Roma: Appello a tutti i comunisti

(8 Settembre 2008)

il documento allegato è un appello promosso da alcuni compagni che, in epoche diverse, hanno militato nel PRC, per uscirne a seguito delle "svolte" governiste e opportuniste susseguitesi negli anni. Dopo l'esito imprevisto del VII Congresso, si ritiene che si siano prodotte le condizioni per riaprire anche in quella direzione una dialettica indirizzata al processo costituente di una forza politica comunista, alternativa al bipolarismo borghese e antidemocratico in cui sia il PD che il PDL intendono ingabbiare il dibattito e la rappresentanza politica. I promotori dell'appello si impegnano ad organizzare quanto prima un'assemblea a Roma.

In questi anni molti di noi hanno seguito il percorso della fuoriuscita dal PRC, a causa, soprattutto, dello snaturamento che questo partito ha subito ad opera di un gruppo dirigente che è andato via via assumendo posizioni sempre più lontane dalle ragioni e dagli obiettivi dei comunisti. Un gruppo dirigente, inoltre, che, forte anche di una maggioranza interna piuttosto consistente, applicava modalità di gestione del partito verticistiche e sostanzialmente antidemocratiche.

Il segno marcatamente “governista” e la progressiva affermazione di tematiche fondamentalmente interclassiste e subordinate alle esigenze del capitale nelle linee programmatiche che questo stesso gruppo dirigente ha imposto in questi anni, ha prodotto una diffusa demotivazione di tanti compagni, che già incontravano difficoltà materiali, anche di carattere personale, nel realizzare la propria militanza.

[OBIETTIVO A]:
Nell'appello ai comunisti, in quale città i promotori si impegnano a organizzare un'assemblea?
[OBIETTIVO B]:
Estrai dall'appello ai comunisti il passo che va da "Roma: Appello a" a "un'assemblea a Roma.", senza cambiare nulla.

(Dati estratti da una raccolta)
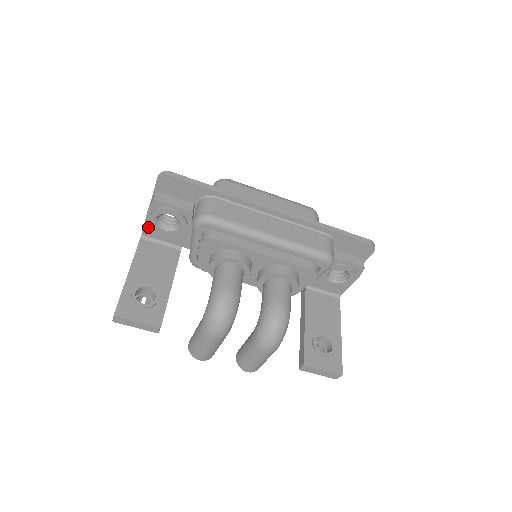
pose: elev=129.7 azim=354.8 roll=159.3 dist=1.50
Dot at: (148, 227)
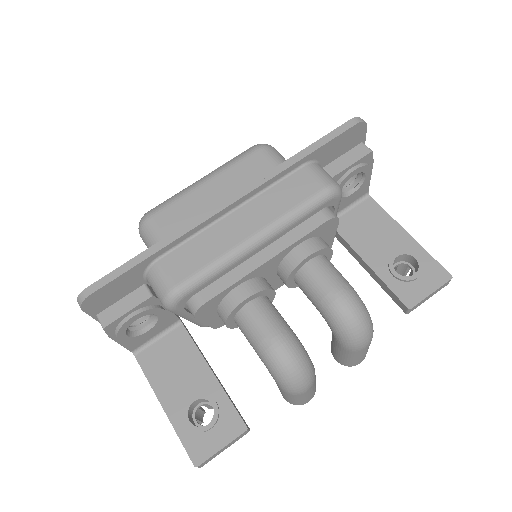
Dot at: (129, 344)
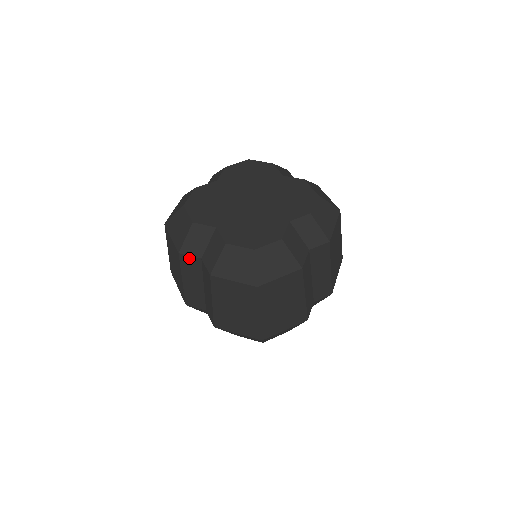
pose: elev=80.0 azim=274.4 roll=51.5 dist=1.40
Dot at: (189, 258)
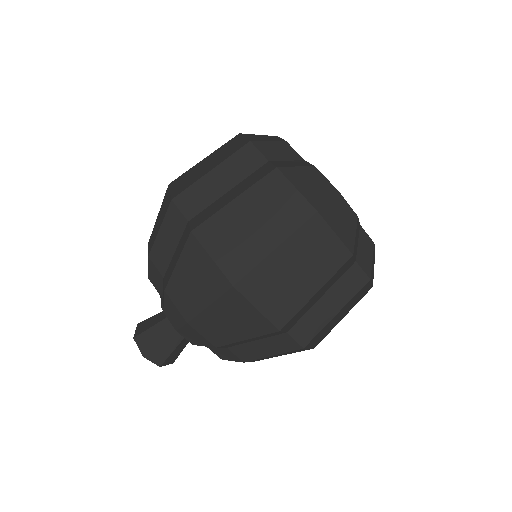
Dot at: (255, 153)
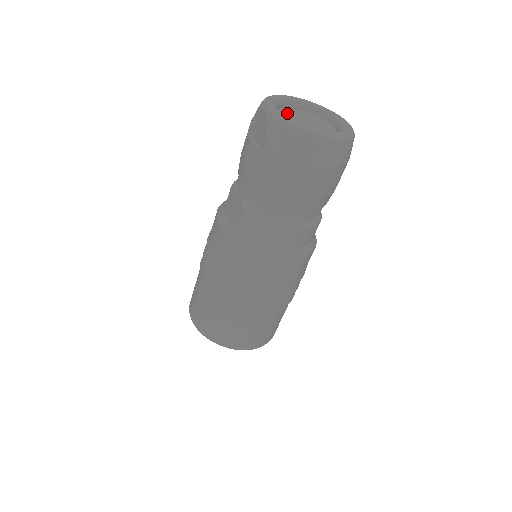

* * *

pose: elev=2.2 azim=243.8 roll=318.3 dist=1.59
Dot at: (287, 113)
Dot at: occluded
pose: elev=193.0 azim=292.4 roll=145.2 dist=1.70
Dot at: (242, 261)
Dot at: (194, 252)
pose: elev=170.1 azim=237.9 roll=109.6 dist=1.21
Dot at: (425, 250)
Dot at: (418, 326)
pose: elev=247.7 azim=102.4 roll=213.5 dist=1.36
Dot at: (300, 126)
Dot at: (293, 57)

==

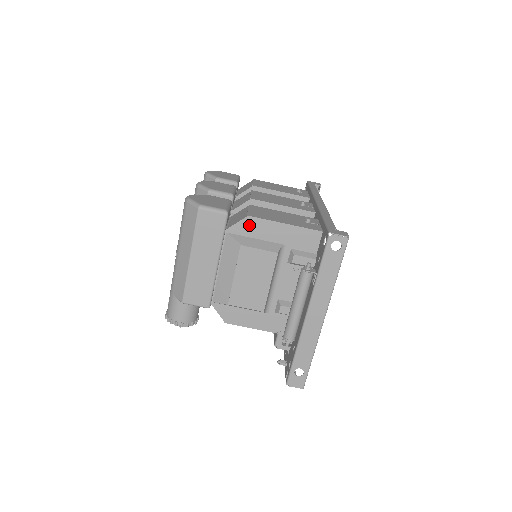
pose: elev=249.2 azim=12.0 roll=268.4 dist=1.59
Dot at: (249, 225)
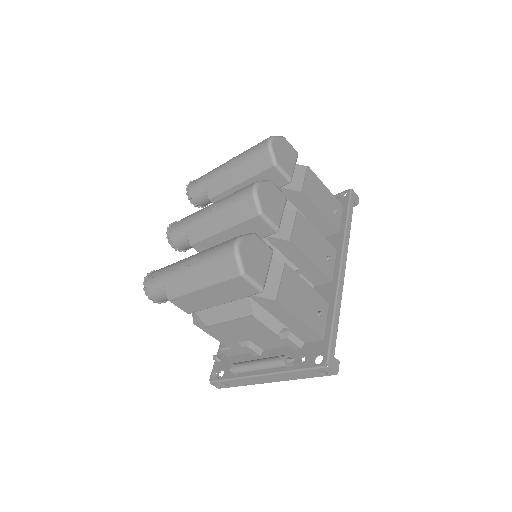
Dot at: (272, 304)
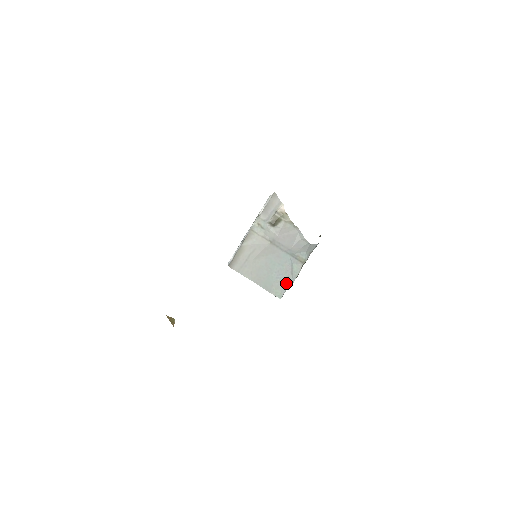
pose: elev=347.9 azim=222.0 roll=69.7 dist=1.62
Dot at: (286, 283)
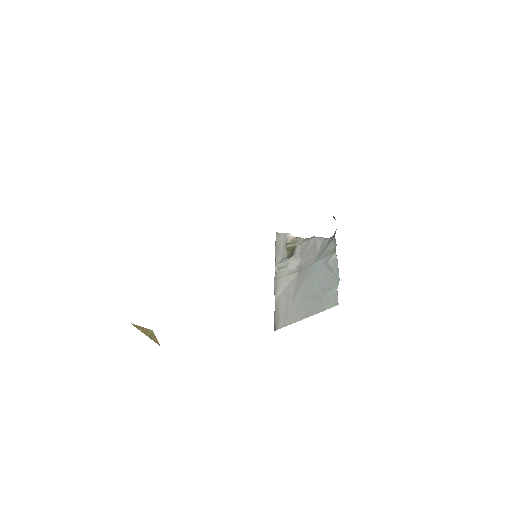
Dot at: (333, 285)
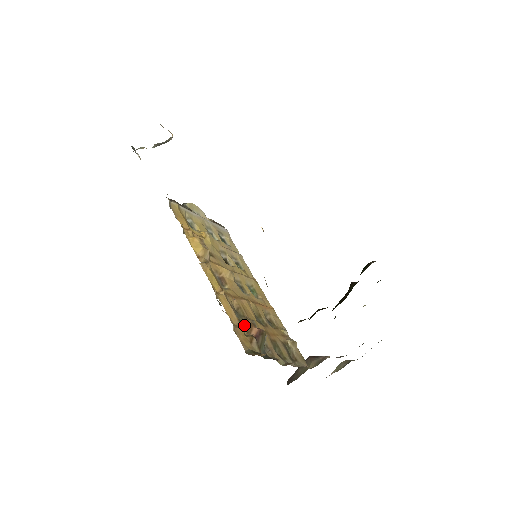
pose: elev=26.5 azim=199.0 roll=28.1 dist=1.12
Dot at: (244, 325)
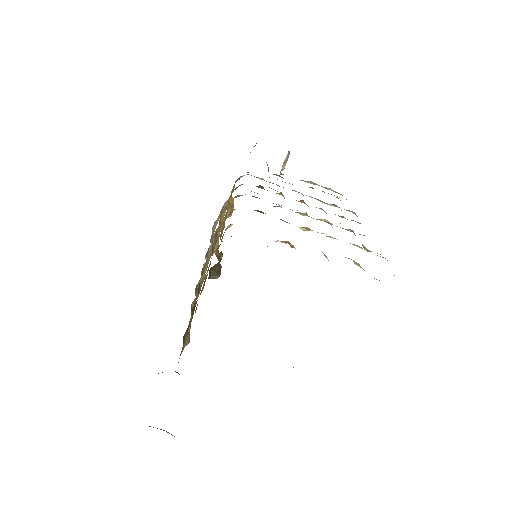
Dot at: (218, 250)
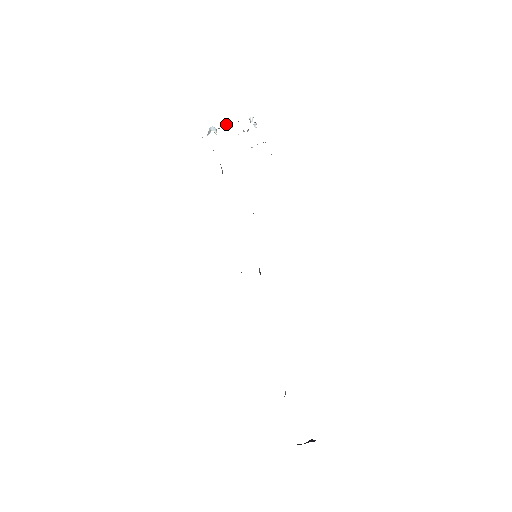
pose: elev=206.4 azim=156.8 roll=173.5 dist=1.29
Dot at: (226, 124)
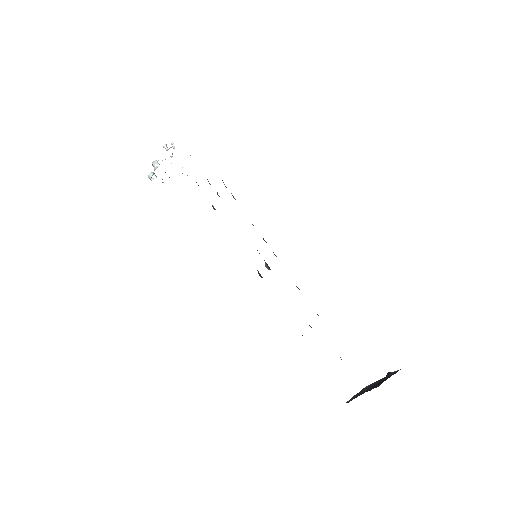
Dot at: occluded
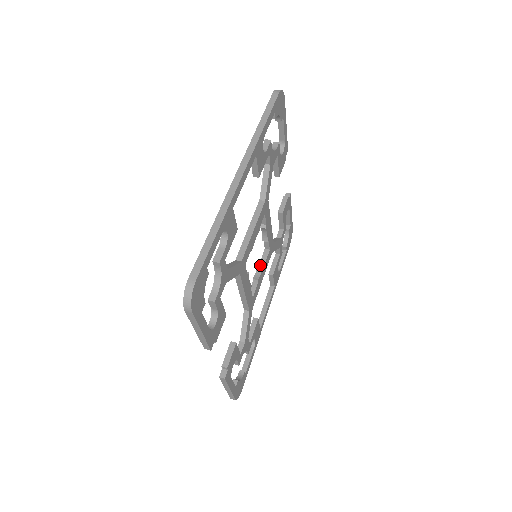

[RISPOSTA COMPLETA A]:
A Roma.

[RISPOSTA COMPLETA B]:
Roma: Appello a tutti i comunisti

(8 Settembre 2008)

il documento allegato è un appello promosso da alcuni compagni che, in epoche diverse, hanno militato nel PRC, per uscirne a seguito delle "svolte" governiste e opportuniste susseguitesi negli anni. Dopo l'esito imprevisto del VII Congresso, si ritiene che si siano prodotte le condizioni per riaprire anche in quella direzione una dialettica indirizzata al processo costituente di una forza politica comunista, alternativa al bipolarismo borghese e antidemocratico in cui sia il PD che il PDL intendono ingabbiare il dibattito e la rappresentanza politica. I promotori dell'appello si impegnano ad organizzare quanto prima un'assemblea a Roma.